CoreWeave is playing a different angle entirely. They basically rented out a massive pile of Nvidia GPUs and became the infrastructure play. Companies need compute power for AI workloads, CoreWeave provides it by the hour, and the demand has been absolutely insane. They hit 5 billion in annual revenue faster than any cloud company before them. The catch? They're spending like crazy to keep up - planning to double their capex to 30 billion next year. They're running hot on debt, losses are widening, but the backlog is 66 billion so clearly the market wants what they're selling.
Now here's where Wall Street gets interesting. The analysts are bullish on both, but they're more bullish on CoreWeave. Average price targets show about 27% upside for Palantir and 67% for CoreWeave over the next year. That's a pretty clear signal about which direction Wall Street is leaning.
The trade-off comes down to risk profile, honestly. Palantir is the safer play - it's profitable, the valuation has come down from the ridiculous levels it hit before, and it's proven it can grow.
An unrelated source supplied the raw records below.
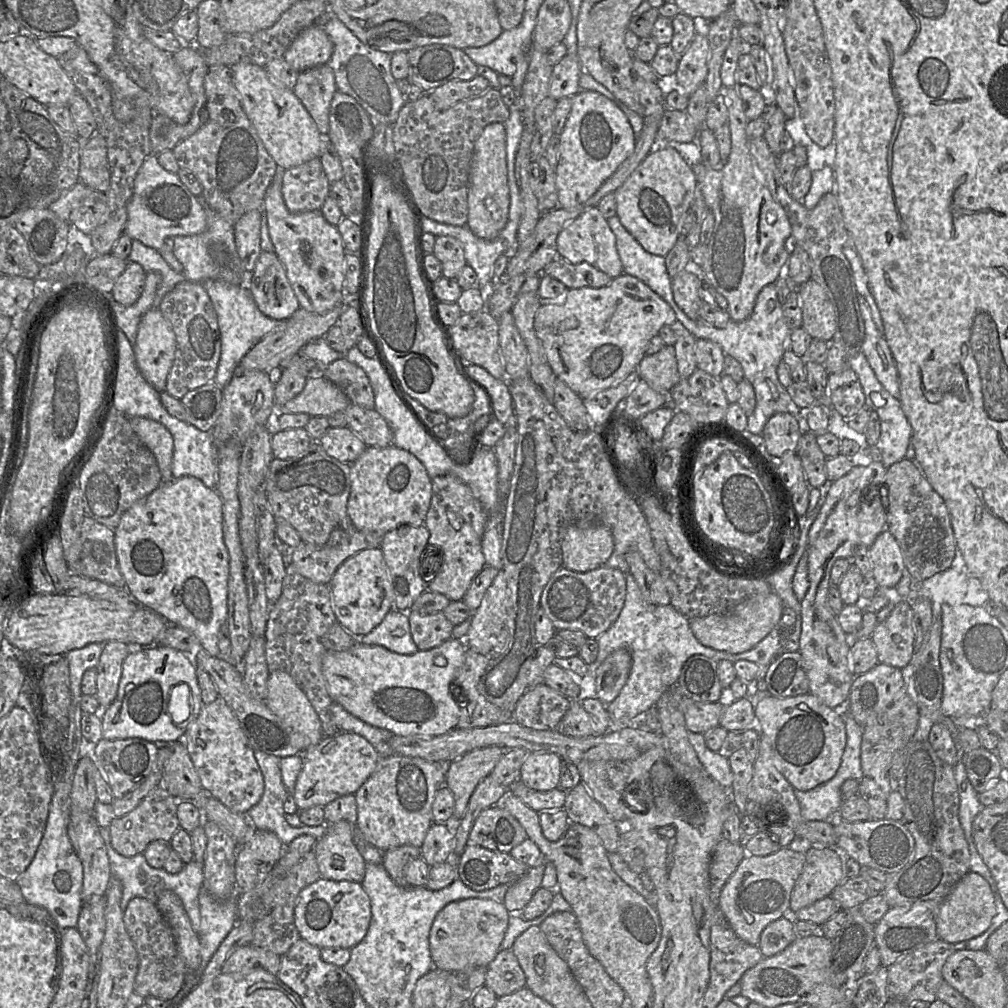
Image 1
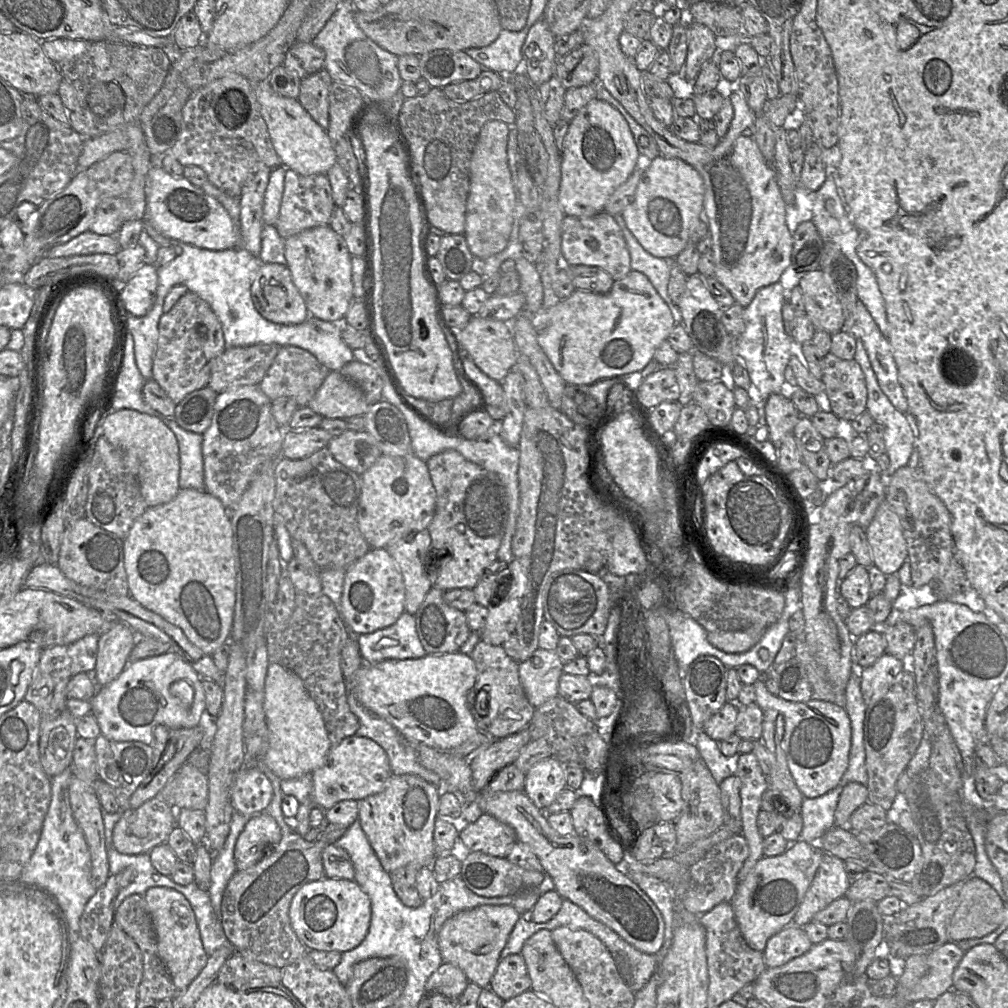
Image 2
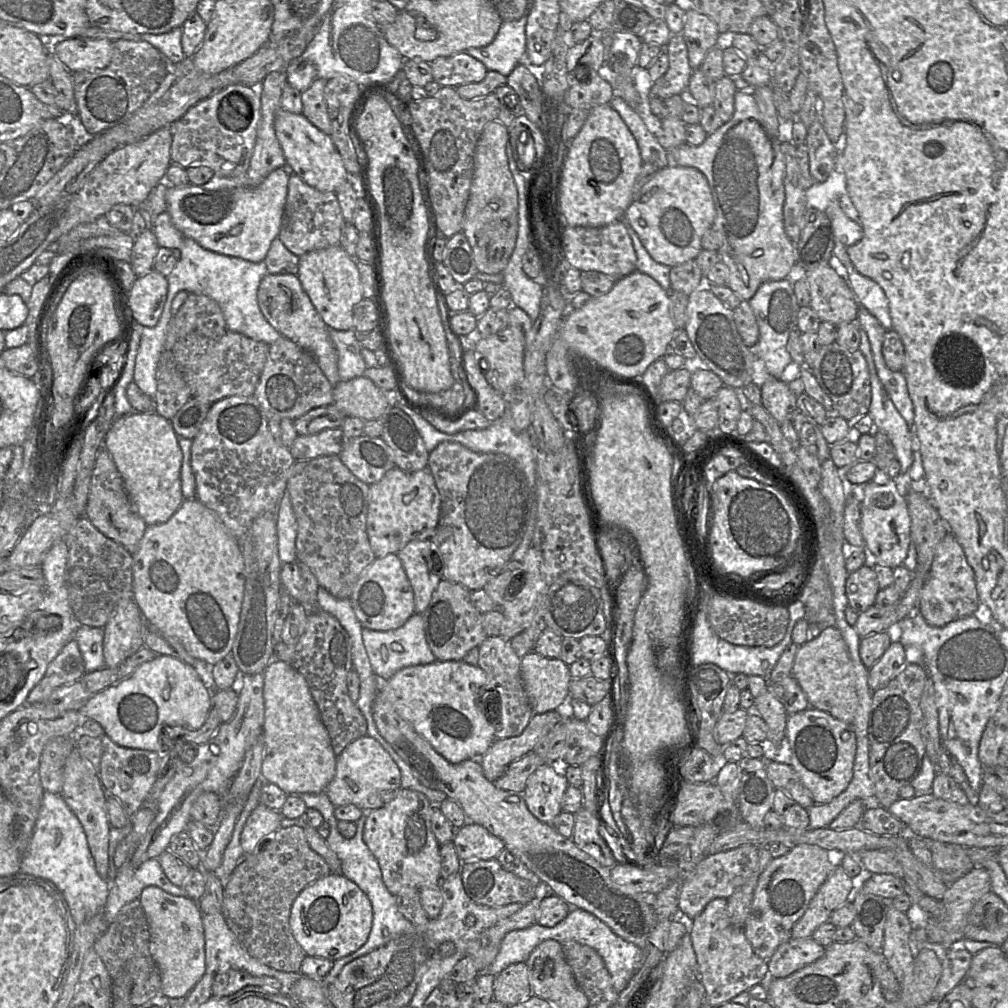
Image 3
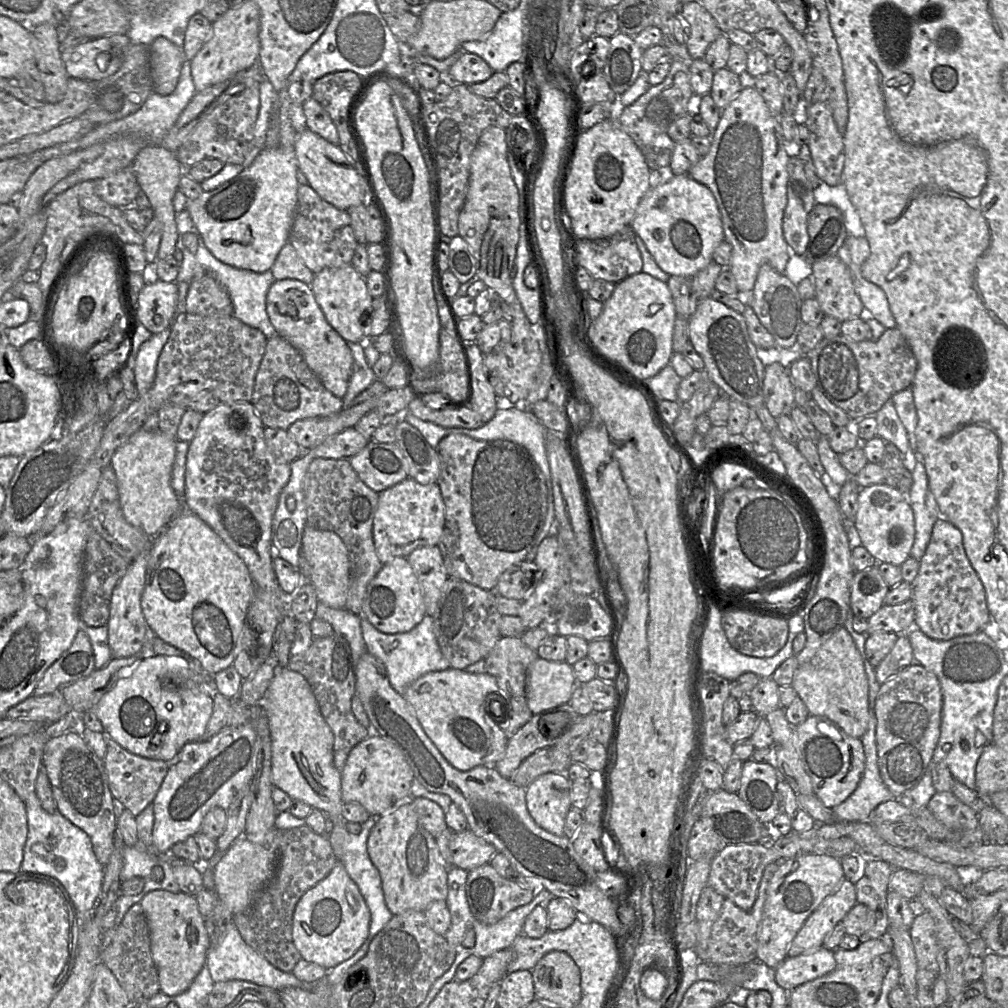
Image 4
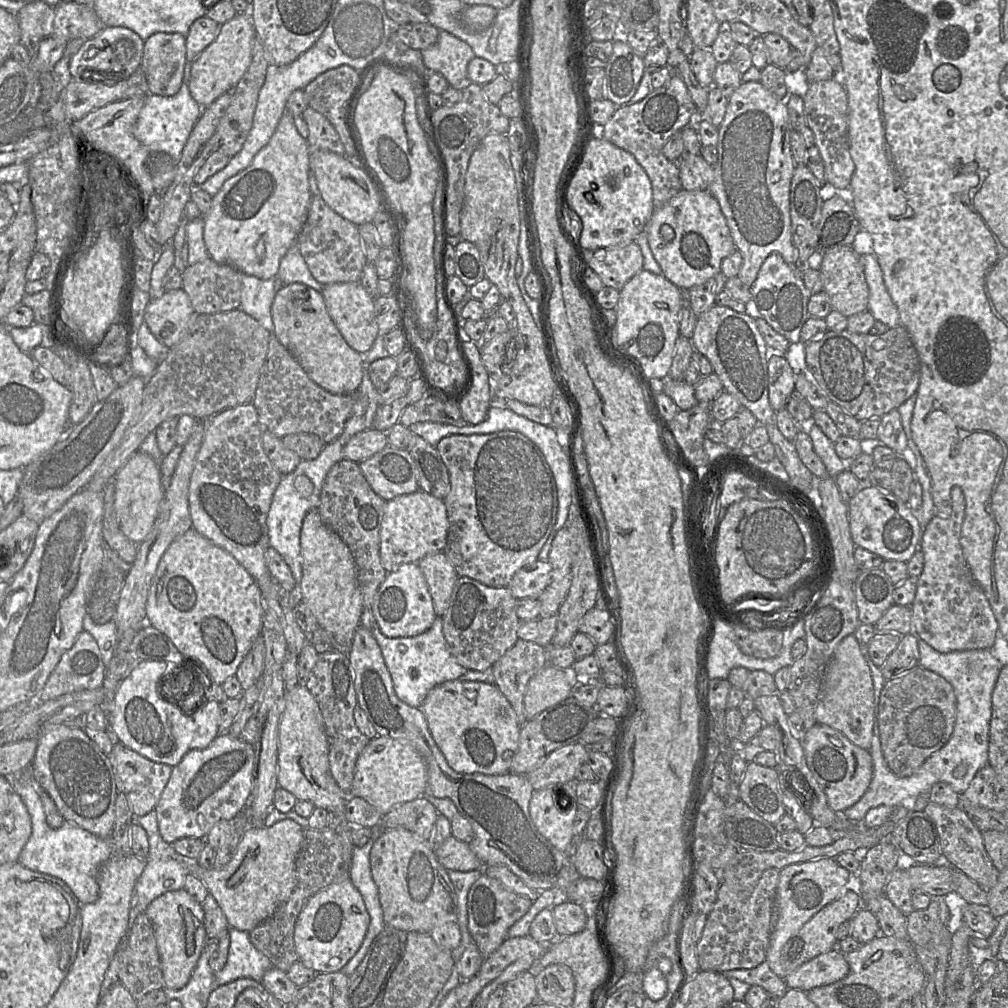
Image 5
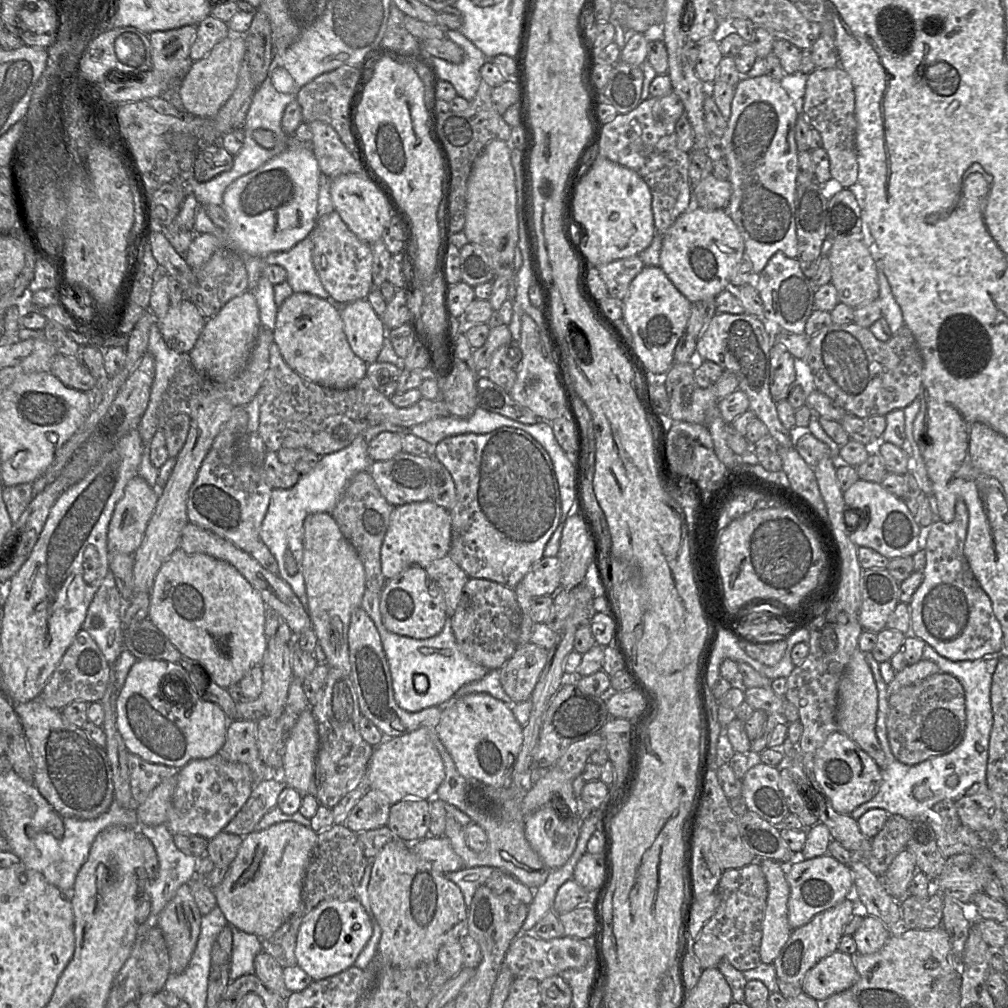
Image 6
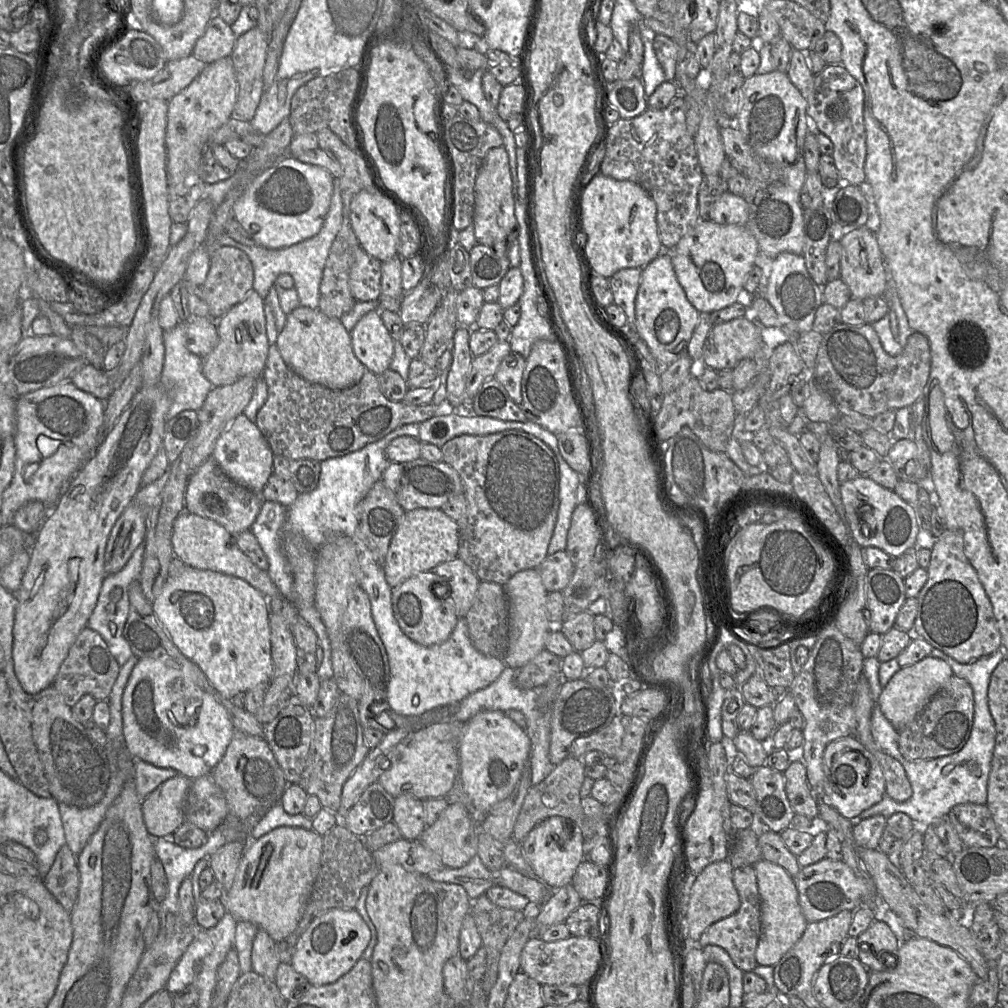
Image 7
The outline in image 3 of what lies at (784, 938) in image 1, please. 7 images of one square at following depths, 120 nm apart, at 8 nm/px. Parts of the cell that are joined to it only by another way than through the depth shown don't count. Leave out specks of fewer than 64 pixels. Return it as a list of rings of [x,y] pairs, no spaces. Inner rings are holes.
[[[812,937],[791,938],[767,961],[773,978],[784,978],[823,957],[825,948]]]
CoreWeave is the aggressive bet - higher leverage, burning cash to fund growth, but potentially massive upside if they hit profitability. Wall Street seems to be saying the upside potential makes CoreWeave worth the risk right now, but that doesn't mean it's right for everyone.
If you're the type who sleeps fine with volatility, CoreWeave's growth trajectory might be too good to pass up. If you prefer companies that are already profitable and have a track record, Palantir probably feels less stressful. Either way, these aren't boring dividend stocks - they're momentum plays in the AI infrastructure race.